_Task details_: Only the text belongs in the copy. Transcribe the data exactly and drop any pictures.

<<<<

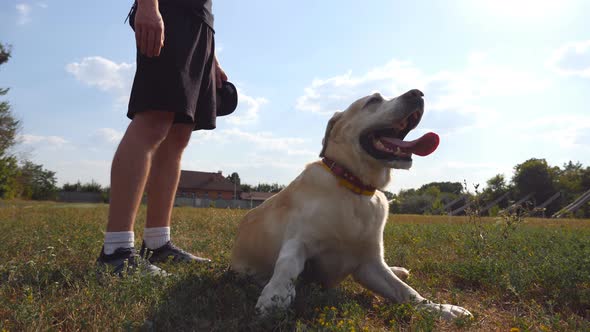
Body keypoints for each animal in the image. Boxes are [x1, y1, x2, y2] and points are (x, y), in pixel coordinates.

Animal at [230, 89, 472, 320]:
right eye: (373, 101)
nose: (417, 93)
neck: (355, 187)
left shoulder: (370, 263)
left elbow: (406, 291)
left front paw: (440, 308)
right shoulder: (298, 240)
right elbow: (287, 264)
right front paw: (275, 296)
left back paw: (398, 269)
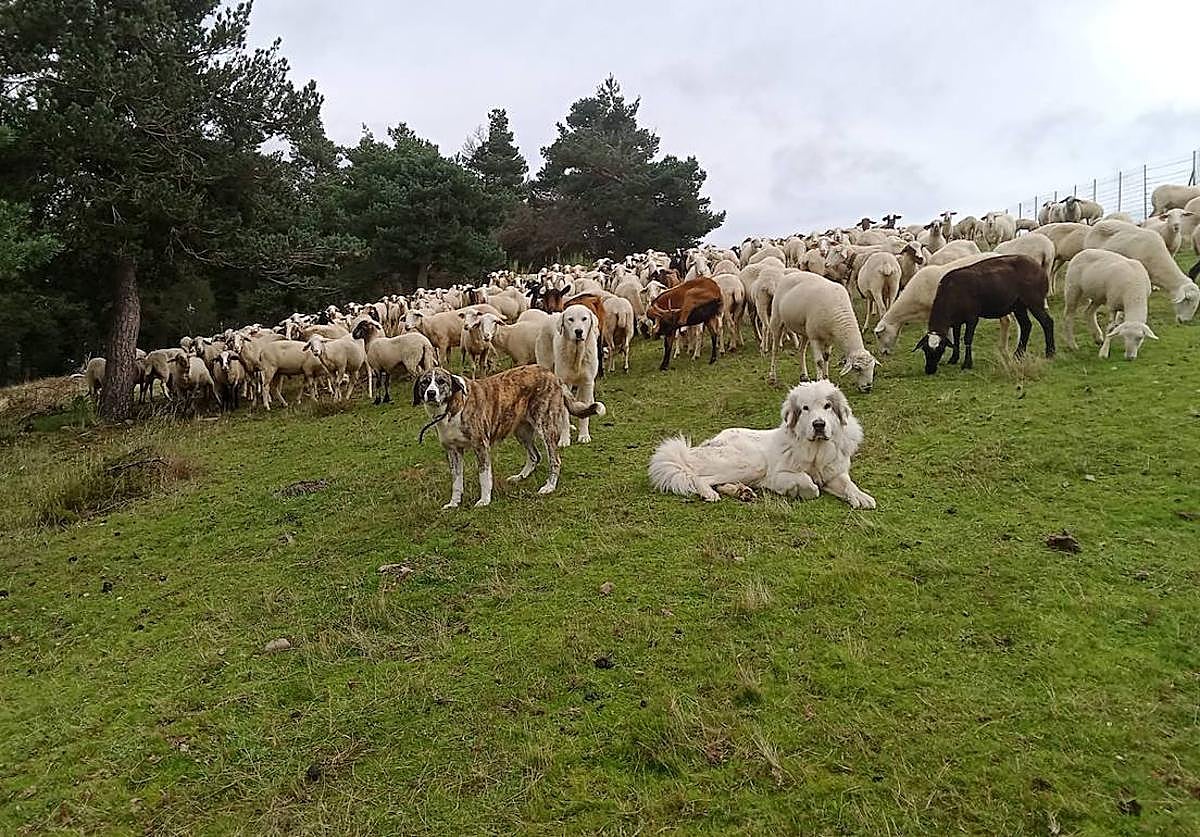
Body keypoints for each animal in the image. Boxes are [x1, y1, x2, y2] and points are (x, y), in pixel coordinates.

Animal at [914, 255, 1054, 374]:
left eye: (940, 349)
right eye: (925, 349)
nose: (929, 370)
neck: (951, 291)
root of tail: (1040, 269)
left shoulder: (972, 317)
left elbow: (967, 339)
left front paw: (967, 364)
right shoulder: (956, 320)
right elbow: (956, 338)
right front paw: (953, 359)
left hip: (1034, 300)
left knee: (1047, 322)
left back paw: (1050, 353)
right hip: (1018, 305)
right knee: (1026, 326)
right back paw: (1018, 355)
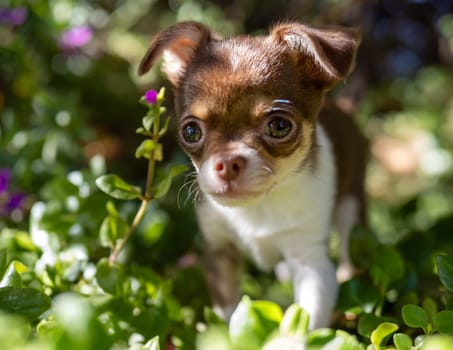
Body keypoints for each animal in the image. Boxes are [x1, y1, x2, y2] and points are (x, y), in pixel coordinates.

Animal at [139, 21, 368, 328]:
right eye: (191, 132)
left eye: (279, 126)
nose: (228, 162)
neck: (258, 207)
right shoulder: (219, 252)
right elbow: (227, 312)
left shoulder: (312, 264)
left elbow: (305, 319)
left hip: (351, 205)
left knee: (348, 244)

>>>>

_Answer for this exercise_:
Body keypoints for each animal in the image. Boxes are [x1, y1, x2, y2] and points are (x, y), in pixel coordinates.

Animal at [230, 89, 472, 320]:
right eye: (373, 101)
nose: (417, 93)
neck: (355, 187)
left shoulder: (370, 263)
left elbow: (406, 291)
left front paw: (440, 308)
right shoulder: (298, 240)
right elbow: (287, 264)
right front paw: (275, 296)
left back paw: (398, 269)
Body keypoints for each animal in the image. Boxes are [x1, y1, x2, y2] and points are (x, y), in pixel coordinates.

Animal at [914, 255, 1054, 374]:
left eye: (940, 349)
right eye: (925, 349)
nose: (929, 370)
neck: (951, 291)
root of tail: (1040, 269)
left shoulder: (972, 317)
left elbow: (967, 339)
left front paw: (967, 364)
right shoulder: (956, 320)
right elbow: (956, 338)
right front paw: (953, 359)
left hip: (1034, 300)
left knee: (1047, 322)
left back paw: (1050, 353)
right hip: (1018, 305)
right knee: (1026, 326)
right back paw: (1018, 355)
Body keypoints for each animal in the image. Boxes are [x1, y1, x2, y2] and points are (x, y), in pixel coordinates.

Animal at [139, 21, 368, 328]:
right eye: (191, 132)
left eye: (279, 126)
nose: (228, 162)
neck: (258, 207)
right shoulder: (219, 252)
right elbow: (227, 312)
left shoulder: (312, 264)
left elbow: (305, 319)
left hip: (351, 205)
left knee: (348, 244)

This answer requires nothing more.